In policy and Lincoln-Douglas debate, fiat is the convention that the judge mentally treats a plan or policy as if it were enacted, then weighs its consequences. A pre-fiat impact sidesteps that hypothetical world and locates the impact in the debate round itself — in the speech acts, the educational experience, the bodies in the room, or the discourse the activity produces.
Pre-fiat arguments are most associated with kritiks (critical arguments) and performance or identity-based affirmatives that emerged in U.S. intercollegiate policy debate in the late 1990s and 2000s.

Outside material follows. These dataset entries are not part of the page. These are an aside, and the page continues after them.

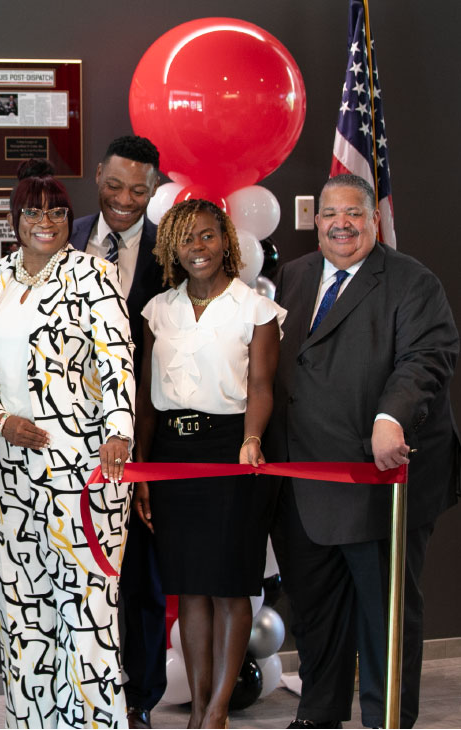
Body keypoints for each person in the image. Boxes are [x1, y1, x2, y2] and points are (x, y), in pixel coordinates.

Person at [266, 174, 459, 729]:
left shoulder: (411, 282)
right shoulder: (294, 277)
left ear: (374, 220)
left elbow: (426, 359)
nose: (341, 224)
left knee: (385, 622)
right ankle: (318, 716)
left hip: (377, 485)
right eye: (330, 214)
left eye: (354, 213)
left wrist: (389, 416)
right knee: (318, 618)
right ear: (316, 220)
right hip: (302, 485)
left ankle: (385, 720)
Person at [0, 159, 136, 728]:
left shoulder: (92, 275)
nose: (46, 222)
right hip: (2, 472)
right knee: (22, 613)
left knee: (86, 611)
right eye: (34, 212)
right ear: (15, 219)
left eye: (57, 212)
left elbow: (117, 358)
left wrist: (119, 429)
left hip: (83, 469)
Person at [134, 199, 283, 728]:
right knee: (191, 585)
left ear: (226, 242)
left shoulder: (255, 308)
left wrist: (251, 438)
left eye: (207, 236)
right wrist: (143, 472)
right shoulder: (158, 310)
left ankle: (217, 712)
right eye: (186, 238)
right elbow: (147, 402)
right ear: (172, 246)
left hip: (231, 447)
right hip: (172, 453)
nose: (198, 248)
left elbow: (262, 386)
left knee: (229, 584)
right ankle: (198, 708)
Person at [68, 133, 167, 728]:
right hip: (67, 444)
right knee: (78, 578)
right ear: (98, 174)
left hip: (144, 442)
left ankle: (140, 701)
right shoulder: (62, 234)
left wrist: (144, 454)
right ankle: (82, 694)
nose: (124, 199)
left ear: (153, 188)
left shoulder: (172, 252)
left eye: (139, 189)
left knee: (141, 584)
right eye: (114, 185)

Typical pre-fiat claims include:
- Discursive impacts: the language a team uses (e.g., securitizing rhetoric, gendered framings) shapes how participants think about politics outside the round.
- Subject formation: repeated engagement with a worldview, such as state-centric problem-solving, conditions future scholars and policymakers.

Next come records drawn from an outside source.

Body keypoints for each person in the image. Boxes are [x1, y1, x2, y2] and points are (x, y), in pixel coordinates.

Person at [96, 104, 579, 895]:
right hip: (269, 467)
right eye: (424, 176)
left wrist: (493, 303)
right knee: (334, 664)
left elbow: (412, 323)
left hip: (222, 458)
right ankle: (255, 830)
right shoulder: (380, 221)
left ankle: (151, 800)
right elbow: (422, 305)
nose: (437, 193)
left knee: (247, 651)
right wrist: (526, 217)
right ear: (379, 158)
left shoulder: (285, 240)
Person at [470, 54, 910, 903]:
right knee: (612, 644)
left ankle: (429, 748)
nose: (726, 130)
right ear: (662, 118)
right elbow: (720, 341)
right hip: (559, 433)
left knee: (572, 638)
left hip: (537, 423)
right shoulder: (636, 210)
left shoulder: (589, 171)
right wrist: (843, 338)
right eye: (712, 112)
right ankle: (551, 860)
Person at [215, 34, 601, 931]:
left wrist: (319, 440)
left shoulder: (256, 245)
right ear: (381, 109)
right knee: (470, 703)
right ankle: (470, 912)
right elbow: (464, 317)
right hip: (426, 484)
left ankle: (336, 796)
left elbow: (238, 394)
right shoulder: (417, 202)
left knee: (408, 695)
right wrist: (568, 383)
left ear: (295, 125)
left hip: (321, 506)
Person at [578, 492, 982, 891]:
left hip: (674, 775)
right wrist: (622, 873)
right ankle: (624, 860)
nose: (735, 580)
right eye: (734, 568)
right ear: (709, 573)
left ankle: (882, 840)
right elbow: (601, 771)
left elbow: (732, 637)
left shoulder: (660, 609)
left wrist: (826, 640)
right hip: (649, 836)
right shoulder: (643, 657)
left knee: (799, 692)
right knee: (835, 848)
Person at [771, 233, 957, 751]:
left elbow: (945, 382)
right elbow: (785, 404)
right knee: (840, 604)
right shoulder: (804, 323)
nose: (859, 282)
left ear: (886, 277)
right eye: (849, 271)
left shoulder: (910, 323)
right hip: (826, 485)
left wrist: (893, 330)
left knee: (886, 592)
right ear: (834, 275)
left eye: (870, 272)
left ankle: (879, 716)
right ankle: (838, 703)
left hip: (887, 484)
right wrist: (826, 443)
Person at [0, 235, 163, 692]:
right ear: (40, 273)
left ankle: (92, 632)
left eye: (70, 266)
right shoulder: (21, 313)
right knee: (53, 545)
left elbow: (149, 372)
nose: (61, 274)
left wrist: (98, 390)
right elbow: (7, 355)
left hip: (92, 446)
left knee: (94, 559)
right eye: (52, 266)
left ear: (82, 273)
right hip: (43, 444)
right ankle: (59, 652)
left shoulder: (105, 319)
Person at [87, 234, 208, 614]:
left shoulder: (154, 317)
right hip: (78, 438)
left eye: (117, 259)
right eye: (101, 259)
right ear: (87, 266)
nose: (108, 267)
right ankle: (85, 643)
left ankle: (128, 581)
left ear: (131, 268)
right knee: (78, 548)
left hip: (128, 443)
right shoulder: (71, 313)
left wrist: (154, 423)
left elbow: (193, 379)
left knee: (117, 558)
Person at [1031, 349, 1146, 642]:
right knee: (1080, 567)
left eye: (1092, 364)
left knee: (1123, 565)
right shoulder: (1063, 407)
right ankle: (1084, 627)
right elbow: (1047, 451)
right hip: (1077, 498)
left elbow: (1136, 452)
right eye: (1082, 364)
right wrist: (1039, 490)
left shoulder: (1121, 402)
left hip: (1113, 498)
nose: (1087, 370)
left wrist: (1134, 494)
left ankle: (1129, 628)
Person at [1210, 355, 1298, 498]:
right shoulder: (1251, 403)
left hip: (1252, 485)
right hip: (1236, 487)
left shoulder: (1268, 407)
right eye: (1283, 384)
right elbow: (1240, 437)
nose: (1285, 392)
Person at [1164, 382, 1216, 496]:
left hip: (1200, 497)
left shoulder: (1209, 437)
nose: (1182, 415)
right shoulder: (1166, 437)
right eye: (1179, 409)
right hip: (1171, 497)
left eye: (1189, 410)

- Ethical or pedagogical obligations: the judge, as an educator, has a duty to vote against rhetoric deemed harmful regardless of what a "plan" would do.
- Method testing: the round itself is a site where research methods or political orientations are contested.

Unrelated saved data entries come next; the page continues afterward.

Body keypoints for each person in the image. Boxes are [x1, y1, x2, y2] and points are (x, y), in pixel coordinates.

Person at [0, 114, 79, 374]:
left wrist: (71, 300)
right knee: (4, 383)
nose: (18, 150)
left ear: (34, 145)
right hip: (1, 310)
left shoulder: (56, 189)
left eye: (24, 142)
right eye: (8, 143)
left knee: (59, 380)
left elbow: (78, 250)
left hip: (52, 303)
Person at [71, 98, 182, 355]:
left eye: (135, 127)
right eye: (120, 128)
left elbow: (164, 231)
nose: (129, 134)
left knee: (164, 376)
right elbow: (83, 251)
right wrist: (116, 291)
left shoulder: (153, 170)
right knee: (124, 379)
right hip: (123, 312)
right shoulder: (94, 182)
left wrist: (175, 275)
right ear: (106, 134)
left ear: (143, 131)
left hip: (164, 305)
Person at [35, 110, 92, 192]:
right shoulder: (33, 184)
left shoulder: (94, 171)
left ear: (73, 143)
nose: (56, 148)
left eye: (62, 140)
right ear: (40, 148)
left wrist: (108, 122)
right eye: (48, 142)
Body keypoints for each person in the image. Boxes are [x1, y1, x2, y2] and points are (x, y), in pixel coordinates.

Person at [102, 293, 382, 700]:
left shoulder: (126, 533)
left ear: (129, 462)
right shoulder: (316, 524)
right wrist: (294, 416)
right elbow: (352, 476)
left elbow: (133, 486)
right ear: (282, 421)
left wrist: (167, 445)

Pre-fiat impacts are usually contrasted with post-fiat impacts — the body counts, GDP changes, or war scenarios that flow from imagining a policy passing. Teams running pre-fiat arguments often add framework claims arguing the judge should evaluate pre-fiat impacts first, because they are real rather than hypothetical, while opponents counter that prioritizing them collapses the policy-simulation benefits of debate and makes ground unpredictable.
The concept draws loosely on speech-act theory (Austin, Butler) and critical pedagogy (Freire), though debaters rarely cite primary texts in depth. Judges vary widely in how they weigh pre-fiat versus post-fiat offense; many paradigms explicitly state a preference. Understanding the distinction is essential for Model UN delegates crossing into debate formats, since MUN's resolution-drafting culture assumes a post-fiat frame by default.
Example
In a 2018 NDT policy round, a negative team argued that the affirmative's use of deterrence rhetoric was itself a pre-fiat impact, claiming the judge should vote negative to refuse militarist discourse regardless of whether the plan would be "passed."
Frequently asked questions
A post-fiat impact assumes the plan is enacted and weighs its real-world consequences; a pre-fiat impact occurs through the speech, discourse, or pedagogy of the debate round itself, with no policy imagined as passed.